When an employee takes leave by working a reduced work schedule (e.g., reducing from 100% to 80%) or on an intermittent basis (e.g., a day here and there in different weeks), only the amount of leave actually taken is counted toward the 12 weeks leave entitlement.

If an employee's schedule varies from week to week, a weekly average of the hours worked over the 12 weeks prior to the beginning of the leave period should be used to calculate the employee's normal workweek.

An eligible part-time employee is entitled to family and medical leave for a period not to exceed 12 of his or her scheduled workweeks. For example, an employee who has a scheduled workweek of four hours a day (five days a week) is entitled to leave for 12 workweeks each comprised of four hour days.

The University is required to keep such records for Department of Labor inspections for a period of no less than three years. Failure to maintain records is a violation of FMLA and subjects the University to applicable sanctions. If complete records are not kept of all qualified family and medical leaves, the University may find itself in the position of granting additional time off (i.e., up to 12 workweeks) with health care benefits coverage for a qualified family and medical leave because records do not exist showing that family and medical leave had already been taken.

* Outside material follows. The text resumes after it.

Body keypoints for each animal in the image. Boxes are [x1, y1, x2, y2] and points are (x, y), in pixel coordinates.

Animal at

Additionally, failure to properly document leave as covered by FMLA could result in disciplinary action being taken against an employee based on absences that were for protected family and medical leave purposes.

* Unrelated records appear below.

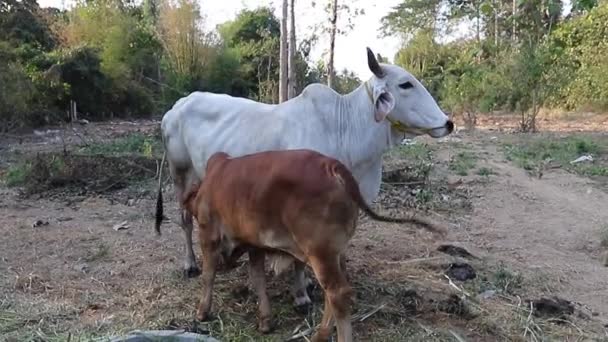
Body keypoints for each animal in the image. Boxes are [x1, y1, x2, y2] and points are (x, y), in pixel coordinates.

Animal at [154, 48, 454, 310]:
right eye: (405, 84)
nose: (448, 123)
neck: (345, 130)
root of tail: (177, 106)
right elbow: (297, 256)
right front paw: (301, 295)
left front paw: (310, 283)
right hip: (179, 173)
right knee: (185, 219)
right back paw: (190, 264)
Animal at [179, 150, 442, 342]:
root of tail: (332, 165)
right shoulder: (255, 245)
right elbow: (258, 280)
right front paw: (265, 321)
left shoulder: (208, 235)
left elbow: (208, 275)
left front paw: (202, 311)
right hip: (334, 252)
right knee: (334, 292)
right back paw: (320, 334)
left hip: (319, 252)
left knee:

The employee's family and medical leave records must be transferred to the new department or campus.

FMLA paperwork should be maintained in a separate file like medical records. [Note: Medical records should not be kept in the employee's personnel file.]

FML generally cannot be retroactively designated/ therefore, it is important to provisionally designate leave as family and medical leave. According to the federal regulations, failure to designate a leave as family and medical means that the person may enjoy the protection of the Act for the period of the leave not properly designated and is still entitled to the 12 workweeks of FML form the date the leave is finally designated.

The home department is the Office of Record and therefore, responsible for determining and documenting eligibility.

Local procedures may vary, but in most cases, the home department has been designated the Office of Record, and therefore, has the responsibility for maintaining all documentation and records pertaining to the family and medical leave. It is also the department’s responsibility to keep the local employee relations, human resources, or academic personnel office updated regarding the status of a given employee’s family and medical leave.